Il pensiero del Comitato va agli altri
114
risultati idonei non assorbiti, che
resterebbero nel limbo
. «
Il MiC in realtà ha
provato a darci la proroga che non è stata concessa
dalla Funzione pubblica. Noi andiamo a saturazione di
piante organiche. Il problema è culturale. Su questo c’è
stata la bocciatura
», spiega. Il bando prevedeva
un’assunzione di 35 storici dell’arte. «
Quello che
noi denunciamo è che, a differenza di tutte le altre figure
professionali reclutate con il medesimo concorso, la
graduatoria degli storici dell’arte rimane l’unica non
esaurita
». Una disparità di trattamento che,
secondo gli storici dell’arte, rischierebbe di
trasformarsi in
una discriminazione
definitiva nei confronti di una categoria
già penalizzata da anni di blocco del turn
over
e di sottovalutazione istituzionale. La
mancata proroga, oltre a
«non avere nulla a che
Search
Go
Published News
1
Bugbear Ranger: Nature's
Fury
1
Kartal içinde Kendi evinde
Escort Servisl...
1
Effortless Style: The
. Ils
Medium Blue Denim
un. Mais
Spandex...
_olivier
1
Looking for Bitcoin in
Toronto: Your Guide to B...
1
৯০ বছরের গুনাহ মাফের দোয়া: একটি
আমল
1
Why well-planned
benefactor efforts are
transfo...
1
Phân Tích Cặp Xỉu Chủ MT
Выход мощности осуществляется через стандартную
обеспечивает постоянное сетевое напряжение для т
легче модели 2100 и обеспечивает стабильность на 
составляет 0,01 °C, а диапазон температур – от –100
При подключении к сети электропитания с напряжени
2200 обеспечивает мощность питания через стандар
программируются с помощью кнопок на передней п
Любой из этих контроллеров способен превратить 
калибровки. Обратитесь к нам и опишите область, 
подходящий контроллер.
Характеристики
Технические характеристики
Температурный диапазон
——
■ EXERCISE ■
Could you copy each line above word for word?

■ WRITTEN RESPONSE ■
Il pensiero del Comitato va agli altri
114
risultati idonei non assorbiti, che
resterebbero nel limbo
. «
Il MiC in realtà ha
provato a darci la proroga che non è stata concessa
dalla Funzione pubblica. Noi andiamo a saturazione di
piante organiche. Il problema è culturale. Su questo c’è
stata la bocciatura
», spiega. Il bando prevedeva
un’assunzione di 35 storici dell’arte. «
Quello che
noi denunciamo è che, a differenza di tutte le altre figure
professionali reclutate con il medesimo concorso, la
graduatoria degli storici dell’arte rimane l’unica non
esaurita
». Una disparità di trattamento che,
secondo gli storici dell’arte, rischierebbe di
trasformarsi in
una discriminazione
definitiva nei confronti di una categoria
già penalizzata da anni di blocco del turn
over
e di sottovalutazione istituzionale. La
mancata proroga, oltre a
«non avere nulla a che
Search
Go
Published News
1
Bugbear Ranger: Nature's
Fury
1
Kartal içinde Kendi evinde
Escort Servisl...
1
Effortless Style: The
. Ils
Medium Blue Denim
un. Mais
Spandex...
_olivier
1
Looking for Bitcoin in
Toronto: Your Guide to B...
1
৯০ বছরের গুনাহ মাফের দোয়া: একটি
আমল
1
Why well-planned
benefactor efforts are
transfo...
1
Phân Tích Cặp Xỉu Chủ MT
Выход мощности осуществляется через стандартную
обеспечивает постоянное сетевое напряжение для т
легче модели 2100 и обеспечивает стабильность на 
составляет 0,01 °C, а диапазон температур – от –100
При подключении к сети электропитания с напряжени
2200 обеспечивает мощность питания через стандар
программируются с помощью кнопок на передней п
Любой из этих контроллеров способен превратить 
калибровки. Обратитесь к нам и опишите область, 
подходящий контроллер.
Характеристики
Технические характеристики
Температурный диапазон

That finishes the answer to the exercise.